Bombay Dyeing products are now available in at least 2,000 outlets and are aimed at all sections of customers, with prices ranging between Rs300 and Rs10,000, he said.
Mehta said Bombay Dyeing is adopting the strategy of consumer goods companies.
“We will take cues from Britannia that tapped the mass market by introducing Parle and Tiger brand biscuits. We have inducted Vinita Bali of Britannia into our board to get consumer insight,” said Mehta, who was formerly with the country’s largest consumer goods company by sales, Hindustan Unilever Ltd. “All this will be done without diluting our brand.”
Britannia Industries Ltd, also a Wadia group company, sells biscuits and dairy products across consumer sections. Bali heads the company as its managing director.

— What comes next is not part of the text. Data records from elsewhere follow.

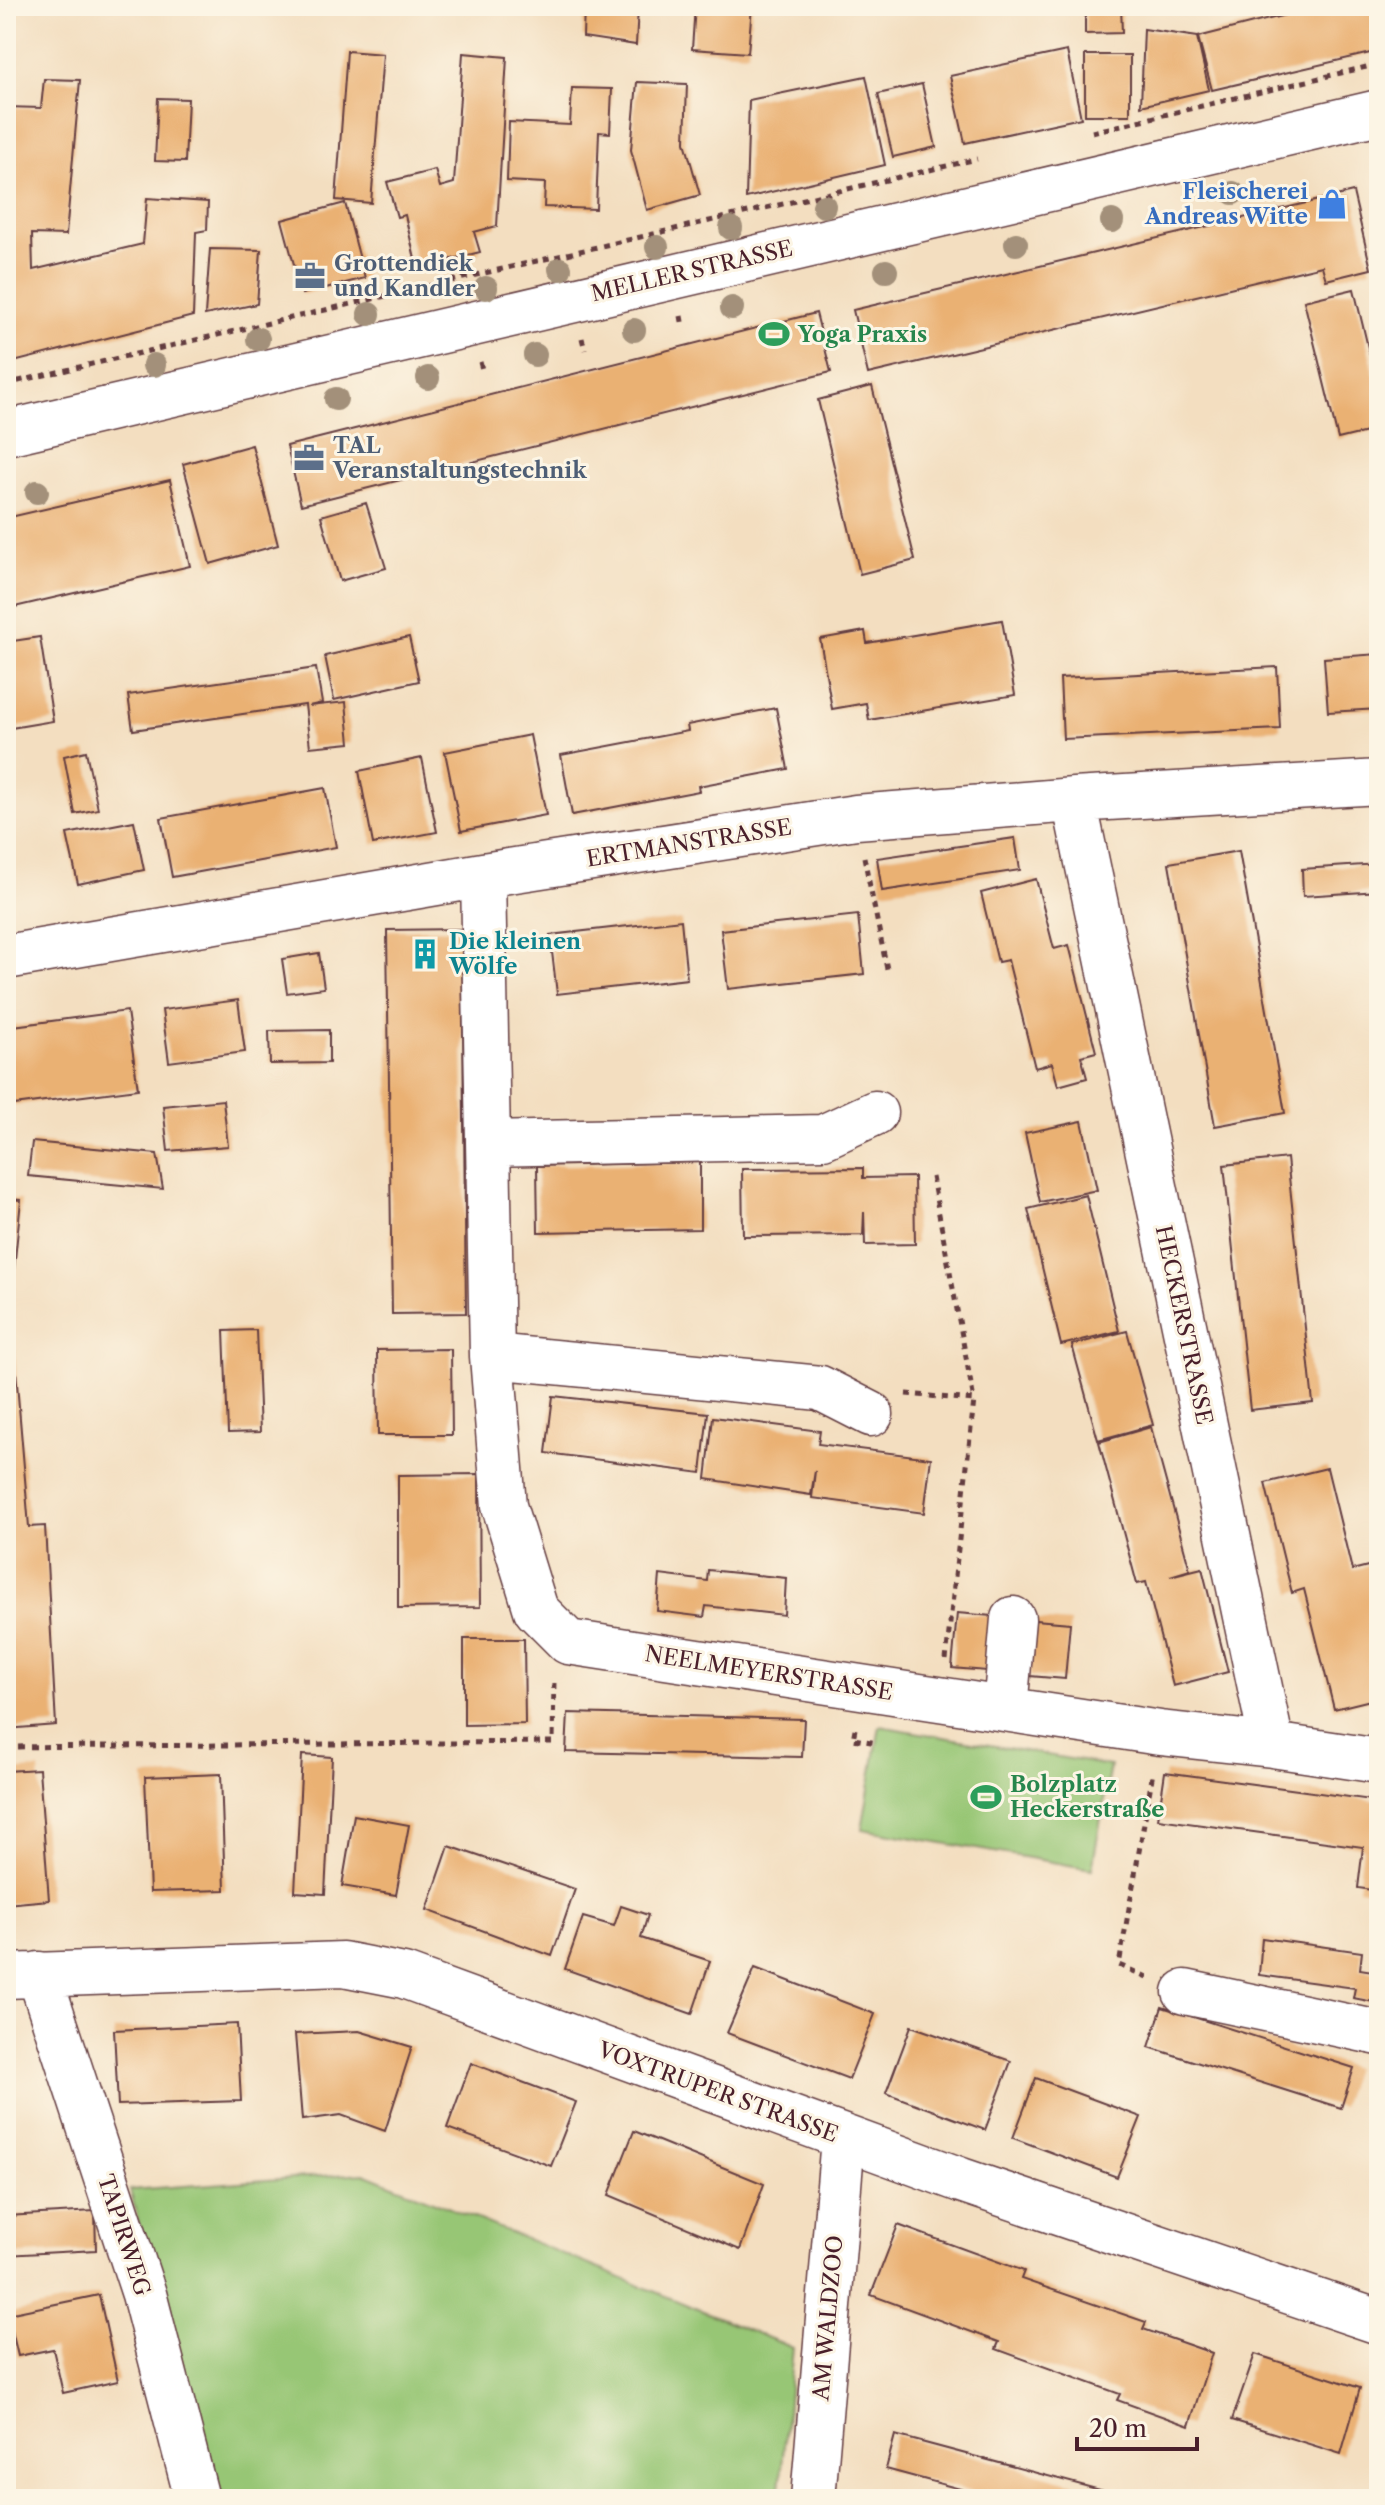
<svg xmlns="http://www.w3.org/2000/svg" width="1385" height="2505" font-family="'Libre Caslon Text',serif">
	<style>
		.green { fill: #97c675; stroke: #707250; stroke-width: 2 }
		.building { fill: #eab173 }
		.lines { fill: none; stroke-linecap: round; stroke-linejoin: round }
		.minor-casing { stroke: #633c41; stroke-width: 47 }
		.path { stroke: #633c41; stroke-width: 5; stroke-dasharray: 6 6; stroke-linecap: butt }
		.minor { stroke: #fff; stroke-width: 44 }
		.tree { fill: #a3907a }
		.labels { text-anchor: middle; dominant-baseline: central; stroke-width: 6; stroke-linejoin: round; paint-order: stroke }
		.shop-label { font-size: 22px; font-weight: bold; fill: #366cbe; stroke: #fcf5e5; text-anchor: end }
		.service-label { font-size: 22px; font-weight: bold; fill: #4e5e75; stroke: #fcf5e5; text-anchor: start }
		.street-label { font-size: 22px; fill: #4a1f2b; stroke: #fcf5e5 }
		.leisure-label { font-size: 22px; font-weight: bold; fill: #27864d; stroke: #fcf5e5; text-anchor: start }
		.culture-label { font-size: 22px; font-weight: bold; fill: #0d838f; stroke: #fcf5e5; text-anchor: start }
	</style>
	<rect width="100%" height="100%" fill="#fcf5e5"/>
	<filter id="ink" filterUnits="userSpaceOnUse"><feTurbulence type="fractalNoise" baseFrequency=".0125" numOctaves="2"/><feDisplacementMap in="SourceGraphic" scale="16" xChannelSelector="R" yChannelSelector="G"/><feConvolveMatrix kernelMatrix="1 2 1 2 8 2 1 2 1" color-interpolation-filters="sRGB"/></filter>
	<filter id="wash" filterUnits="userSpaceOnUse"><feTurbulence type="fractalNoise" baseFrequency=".006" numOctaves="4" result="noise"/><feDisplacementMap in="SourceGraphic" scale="32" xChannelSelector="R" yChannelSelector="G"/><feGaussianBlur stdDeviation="1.8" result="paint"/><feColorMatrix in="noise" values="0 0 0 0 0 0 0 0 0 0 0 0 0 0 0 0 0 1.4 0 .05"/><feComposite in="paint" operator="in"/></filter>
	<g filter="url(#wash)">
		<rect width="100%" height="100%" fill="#f3dec0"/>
		<path class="green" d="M880 1726 1110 1766 1092 1869 862 1829Z
			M364 2173 793 2348 779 2499H211L130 2190Z"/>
		<g id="blocks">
			<path class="building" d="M584 6 638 7 636 45 583 37Z
				M695 6H752L748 53 692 49Z
				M1085 6H1121L1122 33 1085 34Z
				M1321 6H1379V51L1212 90 1198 37Z
				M1144 29 1197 37 1209 90 1141 106Z
				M347 51 383 54 371 203 336 200Z
				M1067 51 1081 118 965 143 950 76Z
				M463 53 507 57 497 226 474 232 480 252 417 268 405 215 397 217 387 182 435 170 440 187 454 183Z
				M1085 55H1130V115H1085Z
				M866 76 885 165 746 198 749 100Z
				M44 79 80 80 66 235 32 234 33 270 143 244 147 198 208 202 207 230 196 232 193 316 6 364V107L41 108Z
				M637 82 687 84 685 142 700 195 647 210 631 150Z
				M922 84 936 147 893 157 878 94Z
				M572 88 612 89 610 133 599 132 596 209 544 207 545 183 507 181 509 122 570 125Z
				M158 98 188 99 185 162 155 161Z
				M1353 192 1371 269 1326 280 1322 266 868 374 853 310Z
				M345 203 365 278 302 294 282 220Z
				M210 249 261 250 257 304 205 315Z
				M1354 289 1379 393V429L1338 439 1304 301Z
				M816 313 831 372 301 505 287 446Z
				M872 386 915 560 860 574 818 400Z
				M252 445 278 545 210 564 183 464Z
				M170 480 190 566 6 609V518Z
				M366 503 386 568 340 581 321 516Z
				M1002 620 1015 695 869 720 866 703 832 709 820 639 865 631 867 643Z
				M40 637 53 721 11 728 6 693V642Z
				M409 637 419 681 334 700 325 656Z
				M1379 654V709L1328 712 1324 658Z
				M1277 667 1280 729 1063 739 1060 678Z
				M316 668 322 703 309 706 346 702 350 743 310 747 305 705 133 730 128 695Z
				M776 708 788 769 698 786 699 791 572 815 561 755 688 731 687 725Z
				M530 735 546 815 461 831 445 752Z
				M86 751 98 809 75 814 64 756Z
				M422 758 437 832 373 844 359 771Z
				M325 788 336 847 172 877 161 818Z
				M134 821 144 870 78 884 67 834Z
				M1015 838 1020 870 882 891 877 858Z
				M1239 851 1285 1113 1215 1126 1169 863Z
				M1379 864V891L1303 896 1302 869Z
				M1036 879 1054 949 1069 945 1096 1052 1081 1056 1087 1078 1058 1086 1052 1063 1035 1068 1008 960 998 962 981 893Z
				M858 915 864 974 728 989 721 930Z
				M681 920 687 979 557 994 550 935Z
				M462 929 466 1313 392 1314 387 930Z
				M319 953 324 988 287 993 282 959Z
				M238 1000 245 1052 169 1062 162 1010Z
				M127 1011 138 1089 6 1106V1027Z
				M329 1030V1063L270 1064 269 1031Z
				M223 1100 228 1146 168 1151 163 1106Z
				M1082 1121 1097 1190 1040 1202 1025 1133Z
				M32 1142 157 1154 163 1189 28 1176Z
				M1287 1158 1313 1403 1250 1410 1224 1165Z
				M700 1162V1229L538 1232 537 1166Z
				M863 1168V1178L914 1177 915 1244 865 1245 864 1212 863 1235 743 1236 742 1169Z
				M1086 1195 1119 1331 1061 1345 1028 1209Z
				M6 1199 21 1200 13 1279H6Z
				M256 1330 260 1432 228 1433 224 1331Z
				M1127 1331 1153 1425 1098 1440 1072 1345Z
				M14 1347 29 1527 45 1526 56 1725 6 1729V1348Z
				M451 1349 452 1435H378L377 1350Z
				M553 1396 708 1413 701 1473 546 1453Z
				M713 1417 820 1431 818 1444 931 1458 924 1513 812 1498 815 1471 811 1495 706 1479Z
				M1151 1427 1190 1570 1170 1576 1202 1568 1228 1672 1173 1686 1146 1582 1137 1584 1099 1442Z
				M1327 1468 1352 1570 1372 1565 1379 1595V1698L1334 1709 1304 1589 1292 1593 1265 1483Z
				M479 1474 480 1607 398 1608V1475Z
				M708 1570 786 1578 784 1615 706 1606 704 1617 657 1611 660 1575 707 1581Z
				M957 1613 992 1616 987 1671 952 1668Z
				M1035 1620 1070 1623 1065 1679 1030 1676Z
				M464 1639H524L525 1724 464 1725Z
				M568 1713 804 1719 802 1757 566 1752Z
				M302 1755 332 1757 325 1894 295 1892Z
				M39 1769 49 1900 6 1904V1771Z
				M1165 1772 1379 1801V1891L1358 1888 1363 1847 1158 1819Z
				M221 1774 225 1890 150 1892 145 1777Z
				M354 1815 409 1825 396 1895 342 1886Z
				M449 1846 575 1889 552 1956 427 1910Z
				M621 1906 648 1915 641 1938 710 1961 692 2014 565 1969 583 1917 614 1926Z
				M1262 1938 1362 1952 1360 1969 1379 1972V2003L1353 1998 1355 1988 1259 1975Z
				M755 1968 875 2014 849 2079 727 2033Z
				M1162 2007 1354 2068 1341 2108 1149 2047Z
				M237 2024 241 2101 118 2105 114 2030Z
				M911 2026 1011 2061 985 2130 886 2093Z
				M359 2031 412 2047 385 2131 341 2115 302 2120 295 2034Z
				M471 2063 576 2102 551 2166 447 2128Z
				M1036 2078 1141 2117 1117 2177 1013 2138Z
				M634 2131 764 2184 740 2250 609 2195Z
				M95 2211 96 2250 6 2255V2216Z
				M898 2225 1024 2271 1021 2279 1146 2322 1143 2329 1212 2353 1189 2426 1117 2400 1120 2394 996 2349 999 2342 871 2295Z
				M99 2295 118 2381 63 2393 53 2349 18 2356 8 2314Z
				M1255 2354 1360 2388 1341 2454 1232 2420Z
				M895 2435 1130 2498 1129 2499H997L886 2469Z"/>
		</g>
	</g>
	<g filter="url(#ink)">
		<use href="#blocks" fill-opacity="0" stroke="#633c41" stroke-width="2"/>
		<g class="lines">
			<g class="minor-casing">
				<path id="minor" d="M6 433 1379 112
					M1074 800 1272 1745
					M483 875 492 1356 504 1506 536 1610 568 1642 1160 1733 1272 1745 1379 1761
					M6 957 483 875 856 817 1074 800 1379 782
					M490 1144 823 1137 875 1113
					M492 1356 820 1388 871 1414
					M1005 1709 1013 1619
					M39 1974 144 2294 197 2499
					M6 1976 343 1964 404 1976 961 2180 1379 2322
					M1185 1992 1379 2033
					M813 2499 843 2138"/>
			</g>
			<path class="path" d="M1092 132 1379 64
				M681 316 683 327
				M582 338 585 350
				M480 362 483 373
				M6 384 977 159
				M864 857 888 974
				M932 1177 974 1400
				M906 1394 974 1400 946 1660
				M855 1729 853 1739 877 1743
				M6 1747 553 1742 554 1680
				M1147 1977 1119 1965 1153 1772"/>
			<use href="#minor" class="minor"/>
		</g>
		<g class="tree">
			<circle cx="1233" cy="193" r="12"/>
			<circle cx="824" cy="206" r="12"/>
			<circle cx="1112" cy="221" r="12"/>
			<circle cx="731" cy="228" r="12"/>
			<circle cx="1016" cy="244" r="12"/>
			<circle cx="657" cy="247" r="12"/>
			<circle cx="560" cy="269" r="12"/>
			<circle cx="886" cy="271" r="12"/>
			<circle cx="486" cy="288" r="12"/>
			<circle cx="732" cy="308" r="12"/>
			<circle cx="369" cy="314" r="12"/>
			<circle cx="634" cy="330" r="12"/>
			<circle cx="258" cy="339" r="12"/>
			<circle cx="535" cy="355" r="12"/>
			<circle cx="154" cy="365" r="12"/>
			<circle cx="428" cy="378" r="12"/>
			<circle cx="336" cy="399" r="12"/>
			<circle cx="37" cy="492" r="12"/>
		</g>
	</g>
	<defs>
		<g id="shop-bare" transform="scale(2.4)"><path d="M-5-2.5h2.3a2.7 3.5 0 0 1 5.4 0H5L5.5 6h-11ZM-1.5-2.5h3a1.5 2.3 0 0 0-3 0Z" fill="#3f7fe0" stroke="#fcf5e5" stroke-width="2.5" paint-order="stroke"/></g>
		<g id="office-bare" transform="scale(2.4)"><path d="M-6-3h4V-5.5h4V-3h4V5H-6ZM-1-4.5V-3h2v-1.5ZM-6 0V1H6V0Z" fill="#5c6f8a" stroke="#fcf5e5" stroke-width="2.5" paint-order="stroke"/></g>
		<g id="stadium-bare" transform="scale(2.4)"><path d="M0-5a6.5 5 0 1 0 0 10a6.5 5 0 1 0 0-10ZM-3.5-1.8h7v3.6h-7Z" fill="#2e9e5b" stroke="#fcf5e5" stroke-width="2.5" paint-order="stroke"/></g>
		<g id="building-bare" transform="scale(2.4)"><path d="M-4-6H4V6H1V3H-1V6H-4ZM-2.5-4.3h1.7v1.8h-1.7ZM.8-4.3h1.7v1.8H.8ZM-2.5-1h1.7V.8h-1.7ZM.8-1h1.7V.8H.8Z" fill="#0f9aa8" stroke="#fcf5e5" stroke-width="2.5" paint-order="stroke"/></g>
	</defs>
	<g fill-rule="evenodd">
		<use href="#shop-bare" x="1332" y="204"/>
		<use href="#office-bare" x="310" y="276"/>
		<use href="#stadium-bare" x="774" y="334"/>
		<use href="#office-bare" x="309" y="458"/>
		<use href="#building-bare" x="425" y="954"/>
		<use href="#stadium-bare" x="986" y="1797"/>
	</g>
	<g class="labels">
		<g class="shop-label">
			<text x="1308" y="191">Fleischerei<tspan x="1308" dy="25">Andreas Witte</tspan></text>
		</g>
		<g class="service-label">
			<text x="334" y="263">Grottendiek<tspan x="334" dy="25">und Kandler</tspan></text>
			<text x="333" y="445">TAL<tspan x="333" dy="25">Veranstaltungstechnik</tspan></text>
		</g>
		<g class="street-label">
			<text transform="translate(692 271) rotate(-13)">MELLER STRASSE</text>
			<text transform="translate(689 843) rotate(-9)">ERTMANSTRASSE</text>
			<text transform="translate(1184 1325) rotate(78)">HECKERSTRASSE</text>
			<text transform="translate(769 1673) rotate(9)">NEELMEYERSTRASSE</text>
			<text transform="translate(718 2092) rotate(20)">VOXTRUPER STRASSE</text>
			<text transform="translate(124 2235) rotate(72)">TAPIRWEG</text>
			<text transform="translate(828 2318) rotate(-85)">AM WALDZOO</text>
		</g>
		<g class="leisure-label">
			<text x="798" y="334">Yoga Praxis</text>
			<text x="1010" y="1784">Bolzplatz<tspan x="1010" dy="25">Heckerstraße</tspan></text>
		</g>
		<g class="culture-label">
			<text x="449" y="941">Die kleinen<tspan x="449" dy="25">Wölfe</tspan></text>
		</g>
	</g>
	<rect width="1385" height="2505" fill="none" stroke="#fcf5e5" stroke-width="32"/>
	<path d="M1077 2437v12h120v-12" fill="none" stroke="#4a1f2b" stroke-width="4"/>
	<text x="1089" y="2437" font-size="24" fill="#4a1f2b" stroke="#fcf5e5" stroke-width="6" paint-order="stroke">20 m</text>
</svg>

As for borrowings, Bombay Dyeing wants to lower its debt to about Rs600 crore in two-three years. Its debt increased to Rs1,800 crore in March 2010 from about Rs1,600 crore two years earlier. But “the debt was brought down to Rs1,200 crore (in March 2011) partly because (of) the revenue from PSF business and remaining from real estate revenues. Servicing debt will not be a major issue considering the cash flow is improving,” Mehta said. “With the market prices of fibre improving, we are fetching good prices for PSF business, that is running in 100% capacity.”
On Sunday, PTI reported that the Competition Commission of India has admitted a complaint that charges Bombay Dyeing and other large polyester makers with allegedly abusing their dominant market positions to dictate prices and sale terms to smaller companies.
Bombay Dyeing shares shed 6.42% on the Bombay Stock Exchange, ending trading at Rs347.85 on Monday. The benchmark Sensex index fell 2.04% to 17,506.63.